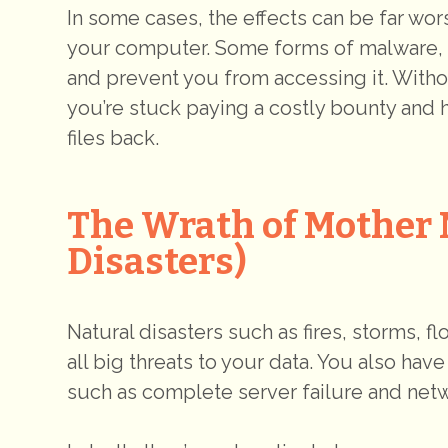
In some cases, the effects can be far wo
your computer. Some forms of malware, 
and prevent you from accessing it. With
you’re stuck paying a costly bounty and h
files back.
The Wrath of Mother 
Disasters)
Natural disasters such as fires, storms, f
all big threats to your data. You also hav
such as complete server failure and net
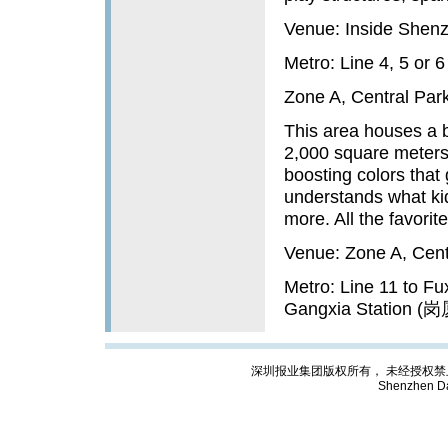
Venue: Inside Shenz
Metro: Line 4, 5 or
Zone A, Central Par
This area houses a b
2,000 square meters,
boosting colors that g
understands what kid
more. All the favorite
Venue: Zone A, Centr
Metro: Line 11 to Fu
Gangxia Station (岗厦
深圳报业集团版权所有， 未经授权禁止复制; Cop
Shenzhen Da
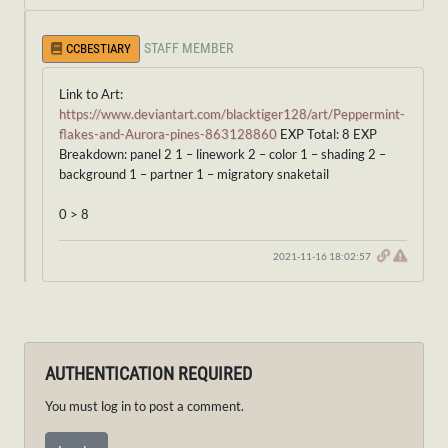
STAFF MEMBER
CCBESTIARY
Link to Art:
https://www.deviantart.com/blacktiger128/art/Peppermint-
flakes-and-Aurora-pines-863128860
EXP Total: 8 EXP
Breakdown: panel 2 1 – linework 2 – color 1 – shading 2 –
background 1 – partner 1 – migratory snaketail
0 > 8
2021-11-16 18:02:57
AUTHENTICATION REQUIRED
You must log in to post a comment.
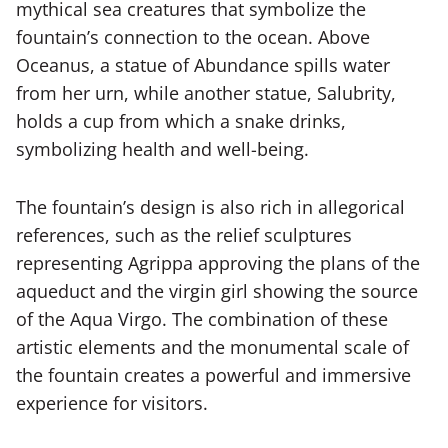
mythical sea creatures that symbolize the
fountain’s connection to the ocean. Above
Oceanus, a statue of Abundance spills water
from her urn, while another statue, Salubrity,
holds a cup from which a snake drinks,
symbolizing health and well-being.
The fountain’s design is also rich in allegorical
references, such as the relief sculptures
representing Agrippa approving the plans of the
aqueduct and the virgin girl showing the source
of the Aqua Virgo. The combination of these
artistic elements and the monumental scale of
the fountain creates a powerful and immersive
experience for visitors.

> 任务要求: 把以上全部记录中读出的文字改写成一个 JSON 字符串列表，每行对应一个字符串，空行不计。答案中不要包含图片。

> 预期输出:
[
  "In some cases, the effects can be far wo",
  "your computer. Some forms of malware, ",
  "and prevent you from accessing it. With",
  "you’re stuck paying a costly bounty and h",
  "files back.",
  "The Wrath of Mother ",
  "Disasters)",
  "Natural disasters such as fires, storms, f",
  "all big threats to your data. You also hav",
  "such as complete server failure and net",
  "Venue: Inside Shenz",
  "Metro: Line 4, 5 or",
  "Zone A, Central Par",
  "This area houses a b",
  "2,000 square meters,",
  "boosting colors that g",
  "understands what kid",
  "more. All the favorite",
  "Venue: Zone A, Centr",
  "Metro: Line 11 to Fu",
  "Gangxia Station (岗厦",
  "深圳报业集团版权所有， 未经授权禁止复制; Cop",
  "Shenzhen Da",
  "STAFF MEMBER",
  "CCBESTIARY",
  "Link to Art:",
  "https://www.deviantart.com/blacktiger128/art/Peppermint-",
  "flakes-and-Aurora-pines-863128860",
  "EXP Total: 8 EXP",
  "Breakdown: panel 2 1 – linework 2 – color 1 – shading 2 –",
  "background 1 – partner 1 – migratory snaketail",
  "0 > 8",
  "2021-11-16 18:02:57",
  "AUTHENTICATION REQUIRED",
  "You must log in to post a comment.",
  "mythical sea creatures that symbolize the",
  "fountain’s connection to the ocean. Above",
  "Oceanus, a statue of Abundance spills water",
  "from her urn, while another statue, Salubrity,",
  "holds a cup from which a snake drinks,",
  "symbolizing health and well-being.",
  "The fountain’s design is also rich in allegorical",
  "references, such as the relief sculptures",
  "representing Agrippa approving the plans of the",
  "aqueduct and the virgin girl showing the source",
  "of the Aqua Virgo. The combination of these",
  "artistic elements and the monumental scale of",
  "the fountain creates a powerful and immersive",
  "experience for visitors."
]